The single length iron concept, pioneered by Cobra Staffer Bryson DeChambeau, is interesting not only because it is unique, but because the concept has already been successful and has the potential to improve the consistency of golfers of every ability.
Put simply, DeChambeau’s irons are all 37.5 inches in length, similar to that of most golfers’ 7-irons, and they have the same lie angle. The only thing that changes is the loft and the head weights. This concept enables the golfer to swing each iron in exactly the same way. Presently, irons within a set get become progressively longer as the loft reduces, requiring golfers to make subtle changes to their set-up in order to strike the ball consistently.
But with irons of the same length, these changes are not necessary. Golfers can stand the same distance from the ball with the same posture and swing the club on the same plane angle, whether it’s a 4-iron or a pitching wedge.
On the face of it, this is a concept that should create a more consistent, repeatable golf swing. Because the golfer stands and swings in the same way, it should help produce a more consistent strike pattern on the clubface by eliminating many of the variables that make golf such a frustrating pastime.
But do single length irons attempt to solve a problem that doesn’t exist? After all, golfers have been playing with irons of different lengths since clubs were first mass-produced and managed just fine. The subtle changes needed in your set-up between different irons is not something that golfers consciously think about, as the length and lie and angle of a club dictates to some degree how to stand to the ball.
Additionally, there will be changes to the swing speed of the long and short irons because of the change in length and then there’s the whole other topic of the short game, and what length the wedges should be in order to be able to pitch and chip comfortably as well as hitting full shots.

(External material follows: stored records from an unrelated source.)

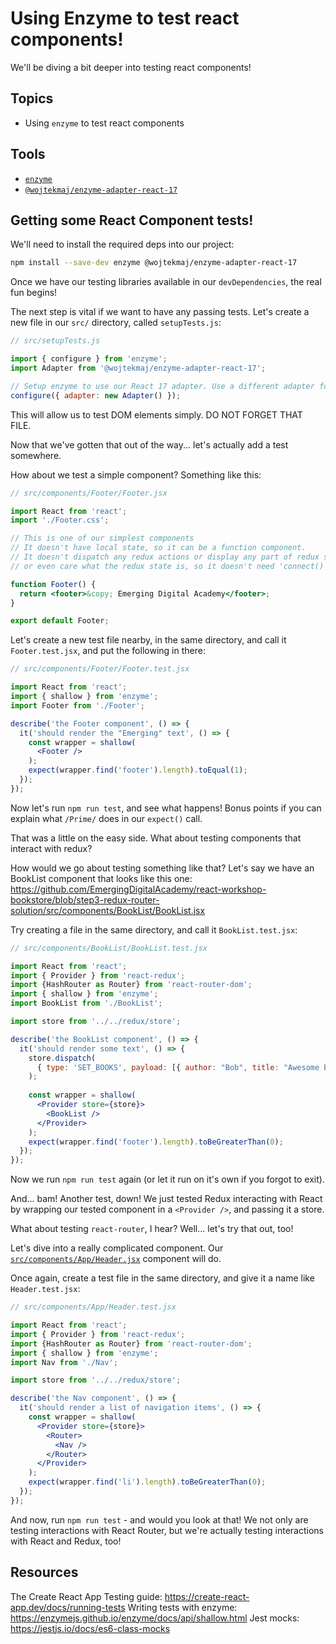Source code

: # Using Enzyme to test react components!

We'll be diving a bit deeper into testing react components!

## Topics

- Using `enzyme` to test react components

## Tools

- [`enzyme`](https://enzymejs.github.io/enzyme/)
- [`@wojtekmaj/enzyme-adapter-react-17`](https://enzymejs.github.io/enzyme/)

## Getting some React Component tests!

We'll need to install the required deps into our project:
```bash
npm install --save-dev enzyme @wojtekmaj/enzyme-adapter-react-17
```

Once we have our testing libraries available in our `devDependencies`, the real fun begins!

The next step is vital if we want to have any passing tests. Let's create a new file in our `src/` directory, called `setupTests.js`:
```js
// src/setupTests.js

import { configure } from 'enzyme';
import Adapter from '@wojtekmaj/enzyme-adapter-react-17';

// Setup enzyme to use our React 17 adapter. Use a different adapter for different versions!
configure({ adapter: new Adapter() });
```

This will allow us to test DOM elements simply. DO NOT FORGET THAT FILE.

Now that we've gotten that out of the way... let's actually add a test somewhere.

How about we test a simple component? Something like this:
```jsx
// src/components/Footer/Footer.jsx

import React from 'react';
import './Footer.css';

// This is one of our simplest components
// It doesn't have local state, so it can be a function component.
// It doesn't dispatch any redux actions or display any part of redux state
// or even care what the redux state is, so it doesn't need 'connect()'

function Footer() {
  return <footer>&copy; Emerging Digital Academy</footer>;
}

export default Footer;
```

Let's create a new test file nearby, in the same directory, and call it `Footer.test.jsx`, and put the following in there:
```jsx
// src/components/Footer/Footer.test.jsx

import React from 'react';
import { shallow } from 'enzyme';
import Footer from './Footer';

describe('the Footer component', () => {
  it('should render the "Emerging" text', () => {
    const wrapper = shallow(
      <Footer />
    );
    expect(wrapper.find('footer').length).toEqual(1);
  });
});
```

Now let's run `npm run test`, and see what happens! Bonus points if you can explain what `/Prime/` does in our `expect()` call.

That was a little on the easy side. What about testing components that interact with redux?

How would we go about testing something like that? Let's say we have an BookList component that looks like this one: https://github.com/EmergingDigitalAcademy/react-workshop-bookstore/blob/step3-redux-router-solution/src/components/BookList/BookList.jsx

Try creating a file in the same directory, and call it `BookList.test.jsx`:
```jsx
// src/components/BookList/BookList.test.jsx

import React from 'react';
import { Provider } from 'react-redux';
import {HashRouter as Router} from 'react-router-dom';
import { shallow } from 'enzyme';
import BookList from './BookList';

import store from '../../redux/store';

describe('the BookList component', () => {
  it('should render some text', () => {
    store.dispatch(
      { type: 'SET_BOOKS', payload: [{ author: "Bob", title: "Awesome book" }] },
    );
 
    const wrapper = shallow(
      <Provider store={store}>
        <BookList />
      </Provider>
    );
    expect(wrapper.find('footer').length).toBeGreaterThan(0);
  });
});
```

Now we run `npm run test` again (or let it run on it's own if you forgot to exit).

And... bam! Another test, down! We just tested Redux interacting with React by wrapping our tested component in a `<Provider />`, and passing it a store.

What about testing `react-router`, I hear? Well... let's try that out, too!

Let's dive into a really complicated component. Our [`src/components/App/Header.jsx`](https://github.com/EmergingDigitalAcademy/react-workshop-bookstore/blob/step3-redux-router-solution/src/components/App/Header.jsx) component will do.

Once again, create a test file in the same directory, and give it a name like `Header.test.jsx`:
```jsx
// src/components/App/Header.test.jsx

import React from 'react';
import { Provider } from 'react-redux';
import {HashRouter as Router} from 'react-router-dom';
import { shallow } from 'enzyme';
import Nav from './Nav';

import store from '../../redux/store';

describe('the Nav component', () => {
  it('should render a list of navigation items', () => {
    const wrapper = shallow(
      <Provider store={store}>
        <Router>
          <Nav />
        </Router>
      </Provider>
    );
    expect(wrapper.find('li').length).toBeGreaterThan(0);
  });
});
```

And now, run `npm run test` - and would you look at that! We not only are testing interactions with React Router, but we're actually testing interactions with React and Redux, too!


## Resources

The Create React App Testing guide: https://create-react-app.dev/docs/running-tests
Writing tests with enzyme: https://enzymejs.github.io/enzyme/docs/api/shallow.html
Jest mocks: https://jestjs.io/docs/es6-class-mocks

But while there are some negatives, I think they are comfortably outweighed by the positives. Manufacturers have already come up with ways to offset the changes in club speed of the long and short irons compared to standard sets by altering the lofts, head weights and CG positions accordingly to even out the distance gapping through the set. Having tested Cobra’s new Forged One irons in the video above, it left me wondering why all iron sets aren’t made like this.